Jill Culiner Photo A Sad Summer in Biarritz

Born in New York, raised in Toronto, Jill Culiner has lived in England, Holland, Greece, Turkey, Germany and Hungary, keeping body and soul together by delivering newspapers, belly dancing, translating, tour guiding and a great many other tedious jobs. She presently resides in a small French village, similar to the not very pleasant one presented in her mystery, Slanderous Tongue.

For her non-fiction work, Finding Home in the Footsteps of the Jewish Fusgeyers, she crossed Romania on foot tracing the path of immigrants bound for North America at the end of the 19th century. The book won the Tannenbaum Prize for Canadian Jewish History in 2005 and was short-listed for the ForeWord magazine prize.

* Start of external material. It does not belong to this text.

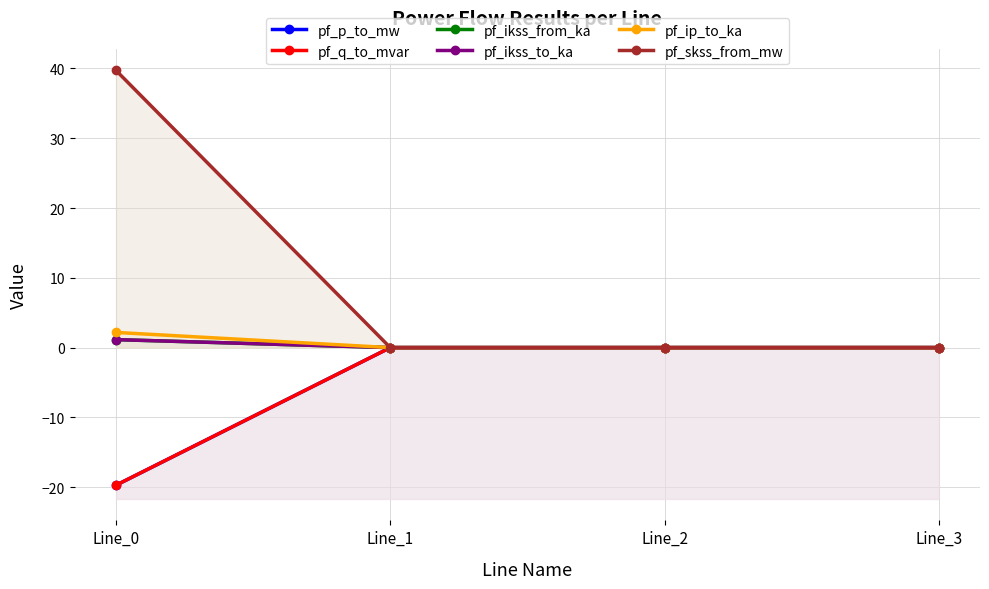

What is the smallest value displayed?

-19.7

As a photographer, her exhibition concerning the First and Second World Wars, La Mémoire Effacée, has toured France, Canada and Hungary under the auspices of UNESCO and the French Ministry of Foreign Affairs. As an artist/creator of social critical objects, her work has been exhibited throughout France and Germany, in Spain, England, Switzerland and Poland. It now fills La Boule d’Or, a former café/hotel transformed into a peculiar mini museum open to the public. Its wild garden (much to the distress of close neighbours) is a reserve for birds, butterflies, insects and reptiles.

She has spoken to genealogical and historical groups throughout the United States and Canada, has worked as a broadcaster for Radio France. An amateur musician (flute, piccolo, oboe, oboe d’amore, English horn) she plays in several orchestras and chamber groups.